The sidebar’s Subset by / Value selectors restrict the sample to one level of a factor, and Outlier treatment winsorizes or truncates the numeric columns at the 1st/99th or 5th/95th percentile. Every component downstream reflects the prepared sample.

User-defined variables

Expand Advanced: user-defined variables to compute new variables from the base data with safe expressions (column references plus + - * / ** %, comparisons, & |, and the functions isna, exp, log, lag, lead; lag/lead are panel-aware). When any row is filled, the analysis runs on the defined variables.

Note

Expressions are evaluated with a restricted AST walker — never eval/exec — shared with the Shiny app, so configurations are interchangeable between the two apps.

Saving configurations and reproducible export

Save config downloads the current selections as JSON; Load config restores them. The format is identical to the Shiny app’s, so a config saved in one app loads in the other. Export notebook + data downloads a zip with the prepared sample (parquet) plus a Jupyter notebook and a .py script that recreate every displayed component with expdpy calls.

Deploying on Streamlit Community Cloud

The repository ships a thin entry script, streamlit_app.py, that the Cloud points at (or run it locally):

streamlit run streamlit_app.py
Tip

On Streamlit Community Cloud, set the app’s main file to streamlit_app.py and add expdpy (with the streamlit extra) to the environment. The app starts with the dataset picker and upload box — no code required.

Note

Upload size is capped by .streamlit/config.toml ([server] maxUploadSize, default 200 MB). Increase it there, or pass max_upload_size= to ExPdPy(...) for a local run.

Customizing the app

The Streamlit ExPdPy launcher takes the same customization arguments as the Shiny version — only the import path differs (from expdpy.streamlit_app import ExPdPy).

Selecting components

components controls which analysis components appear (and seeds page selection). Pass a list or a {name: bool} mapping:

from expdpy.streamlit_app import ExPdPy
from expdpy.data import load_kuznets, load_kuznets_data_def

ExPdPy(
    load_kuznets(),
    df_def=load_kuznets_data_def(),
    components=["descriptive_table", "scatter_plot", "regression"],
)

The available component names are:

bar_chart, missing_values, descriptive_table, histogram, ext_obs, by_group_bar_graph, by_group_violin_graph, trend_graph, quantile_trend_graph, by_group_trend_graph, corrplot, scatter_plot, regression.

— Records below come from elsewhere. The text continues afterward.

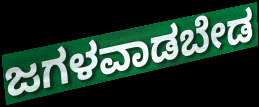
ಜಗಳವಾಡಬೇಡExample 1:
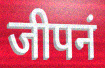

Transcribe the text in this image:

जीपनं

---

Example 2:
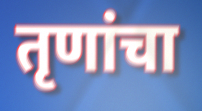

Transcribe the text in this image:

तृणांचा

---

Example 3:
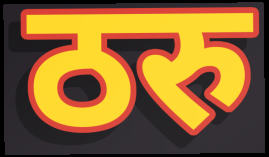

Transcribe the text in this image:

ठरु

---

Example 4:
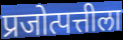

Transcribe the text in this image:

प्रजोत्पत्तीला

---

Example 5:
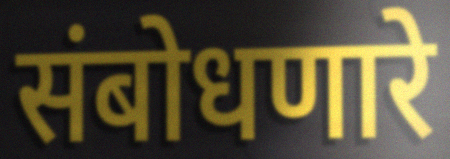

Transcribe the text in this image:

संबोधणारेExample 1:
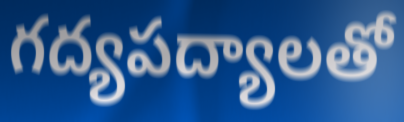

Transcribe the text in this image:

గద్యపద్యాలతో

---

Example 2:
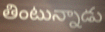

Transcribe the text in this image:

తింటున్నాడు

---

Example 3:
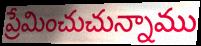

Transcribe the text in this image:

ప్రేమించుచున్నాము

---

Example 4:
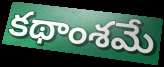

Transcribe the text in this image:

కథాంశమే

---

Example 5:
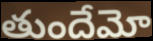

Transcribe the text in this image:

తుందేమో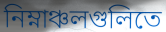
নিম্নাঞ্চলগুলিতে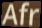
Afr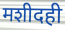
मशीदहीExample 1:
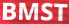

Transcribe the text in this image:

BMST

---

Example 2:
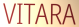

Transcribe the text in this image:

VITARA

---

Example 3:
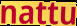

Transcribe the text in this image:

nattu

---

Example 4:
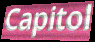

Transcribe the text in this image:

Capitol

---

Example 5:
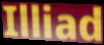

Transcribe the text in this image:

IlliadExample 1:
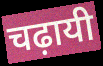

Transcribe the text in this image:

चढ़ायी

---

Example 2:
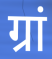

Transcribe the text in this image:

ग्रां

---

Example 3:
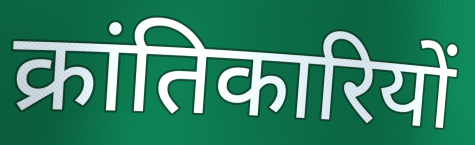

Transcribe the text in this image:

क्रांतिकारियों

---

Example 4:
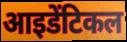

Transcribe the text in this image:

आइडेंटिकल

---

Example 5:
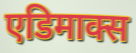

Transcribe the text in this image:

एडिमाक्सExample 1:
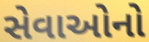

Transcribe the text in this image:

સેવાઓનો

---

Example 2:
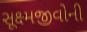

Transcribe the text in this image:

સૂક્ષ્મજીવોની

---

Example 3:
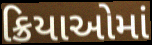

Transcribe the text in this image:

ક્રિયાઓમાં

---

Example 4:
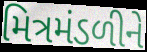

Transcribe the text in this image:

મિત્રમંડળીને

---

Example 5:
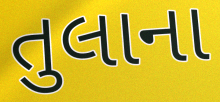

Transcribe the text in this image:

તુલાના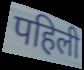
पहिली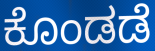
ಕೊಂಡಡೆ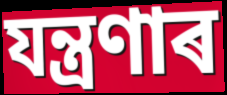
যন্ত্ৰণাৰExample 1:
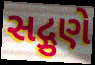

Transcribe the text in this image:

સદ્ગુણે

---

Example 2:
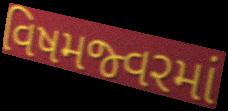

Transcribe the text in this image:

વિષમજ્વરમાં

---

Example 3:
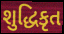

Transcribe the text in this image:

શુદ્ધિકૃત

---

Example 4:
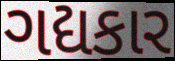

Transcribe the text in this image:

ગદ્યકાર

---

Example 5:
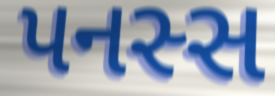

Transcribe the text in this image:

પનસ્સ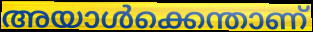
അയാൾക്കെന്താണ്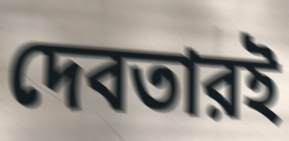
দেবতারই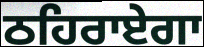
ਠਹਿਰਾਏਗਾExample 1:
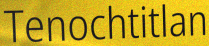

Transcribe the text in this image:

Tenochtitlan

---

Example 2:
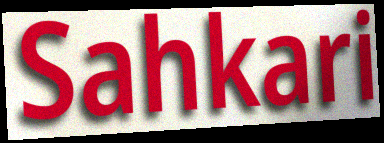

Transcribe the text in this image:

Sahkari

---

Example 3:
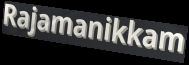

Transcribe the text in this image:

Rajamanikkam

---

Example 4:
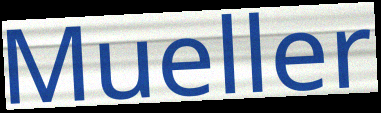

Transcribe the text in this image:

Mueller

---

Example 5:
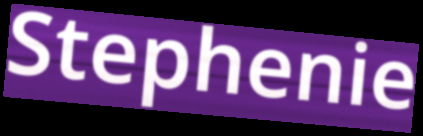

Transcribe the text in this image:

StephenieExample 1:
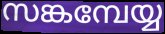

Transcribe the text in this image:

സങ്കമ്പേയ്യ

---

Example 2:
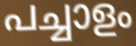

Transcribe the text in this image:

പച്ചാളം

A navigation page is shown only when at least one of its components is active, and time-series components are dropped for cross-sectional data — so disabling components can remove whole pages from the menu.

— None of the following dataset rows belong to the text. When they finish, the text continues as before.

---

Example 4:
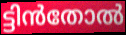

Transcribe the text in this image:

ട്ടിൻതോൽ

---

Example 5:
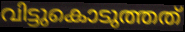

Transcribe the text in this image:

വിട്ടുകൊടുത്തത്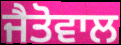
ਜੈਤੋਵਾਲ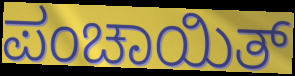
ಪಂಚಾಯಿತ್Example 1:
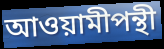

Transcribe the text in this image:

আওয়ামীপন্থী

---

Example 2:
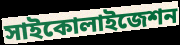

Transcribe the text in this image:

সাইকোলাইজেশন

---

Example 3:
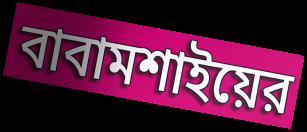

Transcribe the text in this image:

বাবামশাইয়ের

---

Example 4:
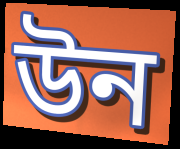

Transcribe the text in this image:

উন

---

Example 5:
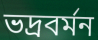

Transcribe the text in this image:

ভদ্রবর্মন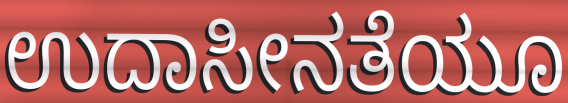
ಉದಾಸೀನತೆಯೂ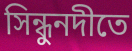
সিন্ধুনদীতেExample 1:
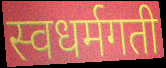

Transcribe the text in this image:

स्वधर्मगती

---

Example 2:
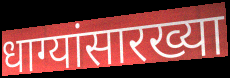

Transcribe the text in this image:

धाग्यांसारख्या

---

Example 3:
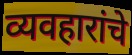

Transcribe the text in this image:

व्यवहारांचे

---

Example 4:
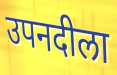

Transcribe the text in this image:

उपनदीला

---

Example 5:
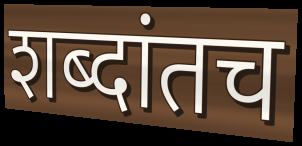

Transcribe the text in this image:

शब्दांतचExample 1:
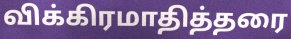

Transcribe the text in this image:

விக்கிரமாதித்தரை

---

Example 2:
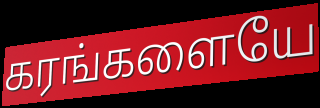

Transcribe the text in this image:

கரங்களையே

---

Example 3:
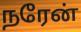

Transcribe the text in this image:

நரேன்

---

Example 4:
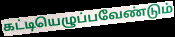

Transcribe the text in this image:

கட்டியெழுப்பவேண்டும்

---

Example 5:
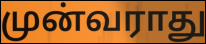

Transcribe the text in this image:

முன்வராதுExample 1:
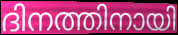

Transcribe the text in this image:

ദിനത്തിനായി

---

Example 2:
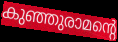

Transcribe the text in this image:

കുഞ്ഞുരാമന്റെ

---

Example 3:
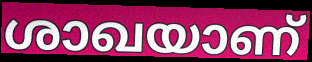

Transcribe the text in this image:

ശാഖയാണ്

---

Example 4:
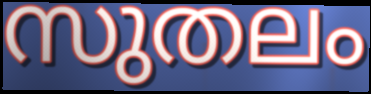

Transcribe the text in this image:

സുതലം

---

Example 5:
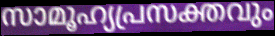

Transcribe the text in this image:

സാമൂഹ്യപ്രസക്തവും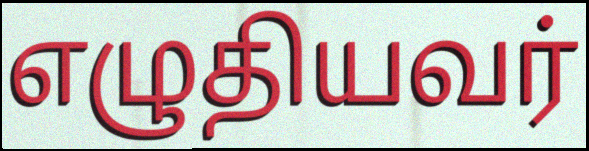
எழுதியவர்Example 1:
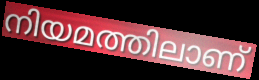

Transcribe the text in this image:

നിയമത്തിലാണ്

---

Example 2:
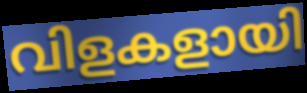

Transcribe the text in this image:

വിളകളായി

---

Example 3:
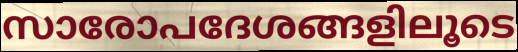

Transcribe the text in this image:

സാരോപദേശങ്ങളിലൂടെ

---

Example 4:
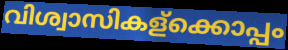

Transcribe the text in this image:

Advanced mode — building analysis variables

Provide a var_def frame (or fill the sidebar’s Advanced: user-defined variables editor) to compute the analysis sample from the base data. Each var_def is a safe expression (isna, exp, log, lag, lead, arithmetic, comparisons, & |); lag/lead shift within cs_id groups ordered by ts_id.

import pandas as pd
from expdpy.streamlit_app import ExPdPy
from expdpy.data import load_kuznets, load_kuznets_data_def

var_def = pd.DataFrame(
    {
        "var_name": ["country", "year", "gdp_pc_growth"],
        "var_def": ["country", "year", "(gdp_pc - lag(gdp_pc, 1)) / lag(gdp_pc, 1)"],
        "type": ["cs_id", "ts_id", "numeric"],
        "can_be_na": [False, False, True],
    }
)
ExPdPy(load_kuznets(), df_def=load_kuznets_data_def(), var_def=var_def)

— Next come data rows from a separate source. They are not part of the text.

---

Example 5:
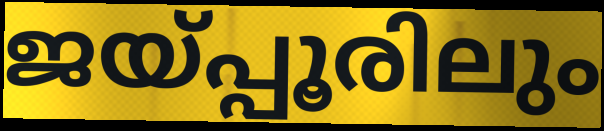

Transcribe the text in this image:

ജയ്പ്പൂരിലുംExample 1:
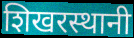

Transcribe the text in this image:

शिखरस्थानी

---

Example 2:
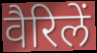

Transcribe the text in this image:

वैरिलें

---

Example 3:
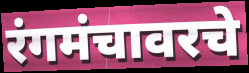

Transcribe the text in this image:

रंगमंचावरचे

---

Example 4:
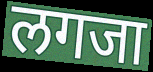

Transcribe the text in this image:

लगजा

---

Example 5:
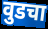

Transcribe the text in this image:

वुडचा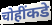
चोहींकडेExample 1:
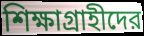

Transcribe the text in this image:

শিক্ষাগ্রাহীদের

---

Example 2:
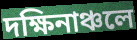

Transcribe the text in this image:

দক্ষিনাঞ্চলে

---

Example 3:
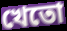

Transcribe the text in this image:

খেতো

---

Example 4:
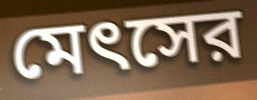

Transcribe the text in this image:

মেৎসের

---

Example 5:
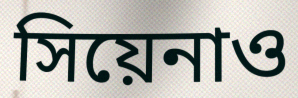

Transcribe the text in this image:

সিয়েনাওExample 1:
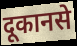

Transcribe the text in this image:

दूकानसे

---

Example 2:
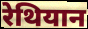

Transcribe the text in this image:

रेथियान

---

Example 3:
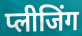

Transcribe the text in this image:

प्लीजिंग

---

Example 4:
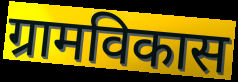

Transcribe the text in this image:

ग्रामविकास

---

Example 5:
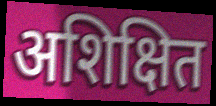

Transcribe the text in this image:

अशिक्षित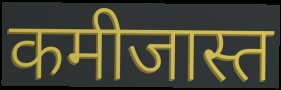
कमीजास्तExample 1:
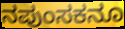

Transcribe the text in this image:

ನಪುಂಸಕನೂ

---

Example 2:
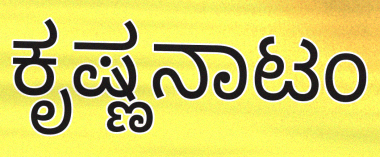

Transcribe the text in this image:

ಕೃಷ್ಣನಾಟಂ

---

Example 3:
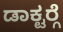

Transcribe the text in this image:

ಡಾಕ್ಟರ್‍ಗೆ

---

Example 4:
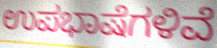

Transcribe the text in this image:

ಉಪಭಾಷೆಗಳಿವೆ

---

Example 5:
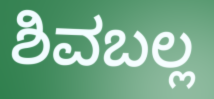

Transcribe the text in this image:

ಶಿವಬಲ್ಲ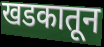
खडकातूनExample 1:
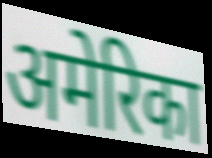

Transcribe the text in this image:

अमेरिका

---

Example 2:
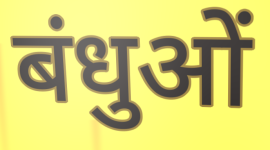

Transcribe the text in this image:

बंधुओं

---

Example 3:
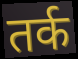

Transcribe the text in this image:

तर्क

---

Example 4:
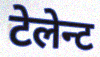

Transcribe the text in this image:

टेलेन्ट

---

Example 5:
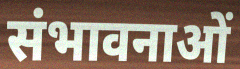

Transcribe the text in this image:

संभावनाओं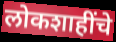
लोकशाहींचे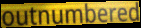
outnumberedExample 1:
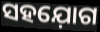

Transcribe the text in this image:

ସହଯ଼ୋଗ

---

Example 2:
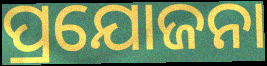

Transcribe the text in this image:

ପ୍ରଯୋଜନା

Disabling features and server options

ExPdPy(
    load_kuznets(),
    df_def=load_kuznets_data_def(),
    export_nb_option=False,      # hide notebook export
    save_settings_option=False,  # hide config save/load
    headless=True,               # forwarded to `streamlit run --server.headless true`
    port=8765,                   # `--server.port 8765`
)

Server-style keyword arguments (port, host, headless, max_upload_size, …) are mapped to the corresponding streamlit run --server.* flags. Pass run=False to get the command list back without launching (useful in tests).